Counseling Faculty
"I have two pieces of advice for students. One is to not let any disabilities deter you from getting an education and pursuing your dreams. My second piece of advice is...be ready for anything. Your education will give you critical thinking skills which you can use in many jobs. Never stop learning!"
As one of the earliest Baby Boomers, I was fortunate to be the child of two intelligent, educated parents. I was raised in the Los Angeles area. My mother was an elementary school teacher, and my father was finishing his bachelors work at USC on the GI Bill while working full-time in a lab. To help make ends meet, the lab allowed my father to bring home noninfectious rabbits for us to eat. I got to hate eating rabbit meat.
My parents noticed early on that I seemed to be having problems with hearing things. In the mid to late ‘40s, there wasn’t the ability to test babies for hearing problems that there is now. After several tests, it was determined that I needed hearing aids. At age four I was fitted for my first hearing aid. It was like a little box, probably about 1inch wide by ½ inch thick and two to three inches high.

→ Instructions
• a. Translate the sentence "At age four I was fitted for my first hearing aid." from the counseling faculty profile into Spanish.
• b. Please copy word for word the part of the counseling faculty profile between "Counseling Faculty" and "eating rabbit meat.", inclusive.
• c. Resume the counseling faculty profile after its last sentence, carrying on in the same first-person voice.

→ Stored data
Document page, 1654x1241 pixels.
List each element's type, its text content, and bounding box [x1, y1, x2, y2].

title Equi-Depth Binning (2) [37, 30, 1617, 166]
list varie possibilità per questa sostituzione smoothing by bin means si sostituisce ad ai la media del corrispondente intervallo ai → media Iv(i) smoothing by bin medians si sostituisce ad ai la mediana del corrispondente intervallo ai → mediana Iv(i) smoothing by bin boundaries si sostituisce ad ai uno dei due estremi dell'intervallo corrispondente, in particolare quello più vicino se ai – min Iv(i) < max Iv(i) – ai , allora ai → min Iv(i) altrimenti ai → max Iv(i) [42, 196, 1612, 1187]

→ Expected answers
• a. A los cuatro años me pusieron mi primer audífono.

• b.
Counseling Faculty
"I have two pieces of advice for students. One is to not let any disabilities deter you from getting an education and pursuing your dreams. My second piece of advice is...be ready for anything. Your education will give you critical thinking skills which you can use in many jobs. Never stop learning!"
As one of the earliest Baby Boomers, I was fortunate to be the child of two intelligent, educated parents. I was raised in the Los Angeles area. My mother was an elementary school teacher, and my father was finishing his bachelors work at USC on the GI Bill while working full-time in a lab. To help make ends meet, the lab allowed my father to bring home noninfectious rabbits for us to eat. I got to hate eating rabbit meat.

• c.
I wore it in a case that had a strap around my chest and another around my neck. There was a noticeable wire that went from the aid to a large knob attached to an ear mold in my ear. The audiologists said I should probably just wear it for a couple of hours a day to get used to it. Well, I showed them. I wore it all day long, every day.
I was fortunate that most of the time I was not laughed at or made fun of for wearing a hearing aid. After about three years I got a newer, slightly smaller aid - still using the case strapped to my chest. I was pretty well accepted despite having the aid. Probably part of that was because I was adept at sports and thus was usually among the first selected for team sporting activities. This ability carried through to college. In junior high I finally got aids for both ears by getting hearing aid glasses.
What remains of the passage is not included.